La Stampa 24.3.16
“Antigiudaismo, la base del pensiero occidentale”
Arriva in Italia il saggio di David Nirenberg che ha acceso il dibattito storiografico anglosassone
di Serena Di Nepi
È
da poco uscito in traduzione italiana, con il titolo L’antigiudaismo.

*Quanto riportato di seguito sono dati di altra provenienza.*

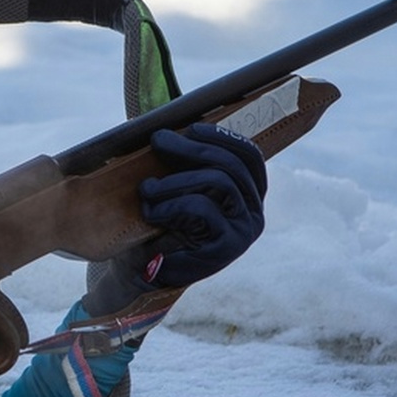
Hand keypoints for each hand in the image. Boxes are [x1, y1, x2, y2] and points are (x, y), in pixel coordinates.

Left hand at [139, 122, 265, 286]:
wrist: (143, 272)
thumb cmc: (158, 225)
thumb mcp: (175, 187)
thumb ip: (185, 162)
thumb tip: (170, 124)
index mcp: (248, 195)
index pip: (249, 156)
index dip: (223, 137)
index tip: (192, 129)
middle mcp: (253, 212)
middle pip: (231, 165)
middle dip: (191, 148)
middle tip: (158, 141)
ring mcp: (244, 230)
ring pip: (218, 181)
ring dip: (175, 179)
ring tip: (146, 188)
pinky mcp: (229, 247)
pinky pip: (203, 208)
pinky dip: (171, 204)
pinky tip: (151, 211)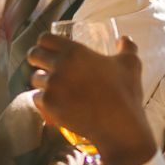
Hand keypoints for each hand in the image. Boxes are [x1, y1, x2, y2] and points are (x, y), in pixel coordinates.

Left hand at [28, 35, 155, 164]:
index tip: (49, 48)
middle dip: (37, 59)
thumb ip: (127, 46)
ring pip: (35, 78)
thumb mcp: (131, 63)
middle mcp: (59, 66)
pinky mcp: (49, 106)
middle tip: (45, 65)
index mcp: (75, 51)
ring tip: (54, 86)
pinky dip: (44, 100)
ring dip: (42, 81)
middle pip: (34, 55)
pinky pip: (37, 98)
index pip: (46, 39)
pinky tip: (55, 102)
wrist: (119, 125)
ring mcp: (52, 87)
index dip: (45, 43)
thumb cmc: (125, 91)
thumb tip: (124, 39)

La tradizione occidentale (Viella, pp. 442, € 39) il volume di David
Nirenberg che tanta attenzione ha suscitato nel dibattito storiografico
anglosassone sin dalla prima edizione americana del 2013. La tesi
centrale sviluppata nelle dense pagine del volume, e sostenuta da un
ricco apparato di note e bibliografia sulla materia, insiste sull’«idea
che l’antigiudaismo non deve essere inteso come un ripostiglio arcaico e
irrazionale nel vasto edificio del pensiero occidentale: di fatto è uno
degli strumenti fondamentali con cui quell’edificio è stato costruito».
In
questa definizione sta la novità dell’interpretazione proposta, che
svincola la storia dell’ostilità anti-ebraica dai suoi più tradizionali
paradigmi: pregiudizio, discriminazione e persecuzione vengono slegati
dalle radici cristiane e esaminati al di là dei contesti sociali di
riferimento. Gli ebrei in carne e ossa sono fantasmi, la cui presenza
aleggia nell’analisi ma viene intenzionalmente trascurata.
La
definizione di antigiudaismo come pilastro attorno al quale si sviluppa
l’autodefinizione dell’Occidente (incluso il pensiero islamico) come
differenziazione da ciò che è giudaico permette alla ricostruzione di
superare la discussione sulle radici cristiane dell’antisemitismo
contemporaneo. Il libro è un viaggio lungo tre millenni, che parte
dall’Egitto dei faraoni, attraversa la penisola arabica dell’epoca di
Maometto, si sofferma lungamente sull’Europa del Medioevo e dell’Età
moderna, per poi approdare alla Shoah e ai suoi interrogativi.
Nirenberg
elabora un’interpretazione di largo respiro, che ha molti pregi e
qualche punto di debolezza e che, come sempre in questi casi, è
destinata a far discutere gli specialisti anche in Italia. La
terminologia scelta dallo studioso americano, su cui i traduttori si
soffermano con una nota che spiega l’uso delle parole «ebreo» e
«giudeo», risulta, infatti, in qualche modo ambigua proprio per il
dibattito italiano, che molto ha lavorato sulle diverse definizioni
dell’odio antiebraico.
Questa edizione, scorrevole e piacevole
nonostante le grandi difficoltà del testo originale, riporta
all’attenzione del pubblico di casa nostra un argomento difficile e
importante. In un’opera dal titolo molto simile uscita qualche anno fa -
e che, senza dubbio, costituisce un punto dal quale ripartire - Pietro
Stefani (L’antigiudaismo. Storia di un’idea, Laterza, 2004) aveva
illustrato il nodo teologico dell’antigiudaismo cristiano, di cui aveva
ripercorso l’evoluzione ideologica e le pratiche sociali fino al
Concilio Vaticano II e alle rotture che questo ha inaugurato. In anni
recenti si è, in qualche modo, arrivati a distinguere, pur con molti
disaccordi sui legami diretti tra il primo e il secondo, tra
l’antigiudaismo, inteso come espressione di avversità teologica
cristiana, e l’antisemitismo di stampo biologico e razziale.
Con
l’affacciarsi di Nirenberg, la riflessione è destinata a riaccendersi, e
sarà interessante vedere come, nell’anno del cinquecentenario
dall’istituzione del ghetto di Venezia, verranno letti il passato (e il
presente) del paradigma antiebraico, con l’augurio, se libro avrà il
successo che merita, di vederne gli esiti più stimolanti ripercorsi in
una nota introduttiva alla seconda ristampa.